Figure 3.. UH15-38 prevents lethality in severe influenza.

a, Survival analysis of mice infected with PR8 (6000 EID₅₀) followed by i.p. administration of vehicle (n=20) or of UH15-38 at 50 mg/kg (n = 20), 30 mg/kg (n = 21), 15 mg/kg (n = 15), or 7.5 mg/kg (n = 15). Vehicle or UH15-38 was administered once-daily per the dosing schedule shown above the graph. b, Survival analysis of mice challenged with PR8 (4500 EID_50; ~LD₆₀) and treated i.p. with vehicle (n = 15) or with UH15-38 at 30 mg/kg, (n = 15); 15 mg/kg (n = 9), 7.5 mg/kg (n = 10), 3 mg/kg (n = 9), or 1 mg/kg (n = 9). Vehicle or UH15-38 was administered once-daily per the dosing schedule shown. c, Weight loss analysis of PR8 (4500 EID₅₀)-infected mice (n = 15/group) following four once-daily i.p. doses of vehicle or UH15-38 (30 mg/kg). d, Survival analysis of mice infected with IAV H1N1 strain A/California/04/09 (600 EID₅₀; ~LD₆₀) and treated once-daily with vehicle (n = 10) or UH15-38 (30 mg/kg, i.p., n =13) per the dosing schedule shown. e, Survival analysis of PR8 (4500 EID₅₀)-infected mice treated with UH15-38 (30 mg/kg, i.p.) starting either two (n = 10), three (n = 9), four (n = 10), or five (n = 10) days after infection. f, Survival analysis of PR8 (LD₆₀)-infected Mlkl^−/− (dashed lines) mice (vehicle group, n = 11; UH15-38 group, n = 10) or Ripk3^−/− (solid lines) mice (vehicle group, n = 10; UH15-38 group, n = 9) following once-daily treatment with vehicle (black lines) or UH15-38 (30 mg/kg, i.p, red lines) administered per the dosing schedule shown. The LD₆₀ for PR8 in Mlkl^−/− mice was 6500 EID₅₀, and for Ripk3^−/− mice was 2500 EID₅₀. Groups were compared using the Log-rank (Mantel-Cox) test.

Figure 4.. UH15-38 prevents necroptosis, inflammation, and injury in IAV-infected lungs.

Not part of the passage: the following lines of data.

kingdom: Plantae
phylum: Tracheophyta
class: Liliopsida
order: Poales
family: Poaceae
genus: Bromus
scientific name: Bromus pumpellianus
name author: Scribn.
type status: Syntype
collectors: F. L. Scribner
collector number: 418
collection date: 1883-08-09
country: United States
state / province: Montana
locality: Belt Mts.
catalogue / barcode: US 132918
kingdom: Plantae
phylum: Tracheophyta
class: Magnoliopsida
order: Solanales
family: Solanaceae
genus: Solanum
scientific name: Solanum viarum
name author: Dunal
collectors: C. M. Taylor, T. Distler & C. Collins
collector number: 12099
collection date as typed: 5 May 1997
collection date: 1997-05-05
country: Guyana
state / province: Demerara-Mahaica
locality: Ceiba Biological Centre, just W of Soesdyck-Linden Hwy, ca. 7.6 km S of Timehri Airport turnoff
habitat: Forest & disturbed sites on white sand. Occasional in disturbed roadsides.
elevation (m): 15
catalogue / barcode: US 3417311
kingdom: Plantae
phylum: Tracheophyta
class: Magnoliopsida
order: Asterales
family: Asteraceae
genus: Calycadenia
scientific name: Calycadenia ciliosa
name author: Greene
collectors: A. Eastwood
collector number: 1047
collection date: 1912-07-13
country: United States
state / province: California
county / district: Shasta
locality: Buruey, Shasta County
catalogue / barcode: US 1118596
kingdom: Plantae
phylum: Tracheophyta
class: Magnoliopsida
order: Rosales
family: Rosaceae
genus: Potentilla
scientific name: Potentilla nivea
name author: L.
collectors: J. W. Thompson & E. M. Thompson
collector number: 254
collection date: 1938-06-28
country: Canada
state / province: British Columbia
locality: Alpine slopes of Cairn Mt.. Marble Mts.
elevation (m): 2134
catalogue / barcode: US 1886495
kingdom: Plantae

a, b, Immunofluorescence staining of pMLKL (a) and quantification of pMLKL signal (b) in lung sections harvested from mice infected with PR8 (6000 EID₅₀) and treated i.p. with either vehicle or UH15-38 (30 mg/kg once-daily), starting one day after infection, for up to four days. c, Levels of inflammatory mediators in BALF (n = 4/group) from mice infected with PR8 (6000 EID₅₀) three days after infection. Mice were treated with either vehicle or UH15-38 (30 mg/kg once-daily) starting D1 post-infection. d, e, Lung images (d) and quantification (e) of neutrophil influx three days after infection with PR8 (6000 EID₅₀), following treatment with either vehicle or UH15-38 (30 mg/kg, i.p., once-daily) starting one day after infection. f, H & E stained lung sections of vehicle- and UH15-38-treated mice nine days after infection (PR8;4500 EID₅₀). Black arrow shows hyaline membranes and red arrow depicts denuded bronchioles. g, Histological scores of late lung injury nine days after infection. h. Arterial oxygen saturation (SpO₂) measured in uninfected (n = 4/group) or infected mice (PR8, 4500 EID₅₀; n = 6/group) 3 and 6 days after infection following treatment with vehicle or UH15-38 (30 mg/kg, i.p.) once daily for four days starting 24 h after infection. i, Frequencies of IFNγ-producing CD8⁺ T cells nine days after infection with PR8 in BALF of vehicle- and UH15-38-treated mice following in vitro stimulation with peptides corresponding to PB1 residues 703–711 or PA residues 224–233 (n = 10/group). Data are mean ± SD. n = 6 in b or n = 5 mice/group unless stated otherwise. Groups were compared using the two-sided Mann-Whitney U test (as in b, c, e, g, i, j), or by two-way ANOVA (as in h).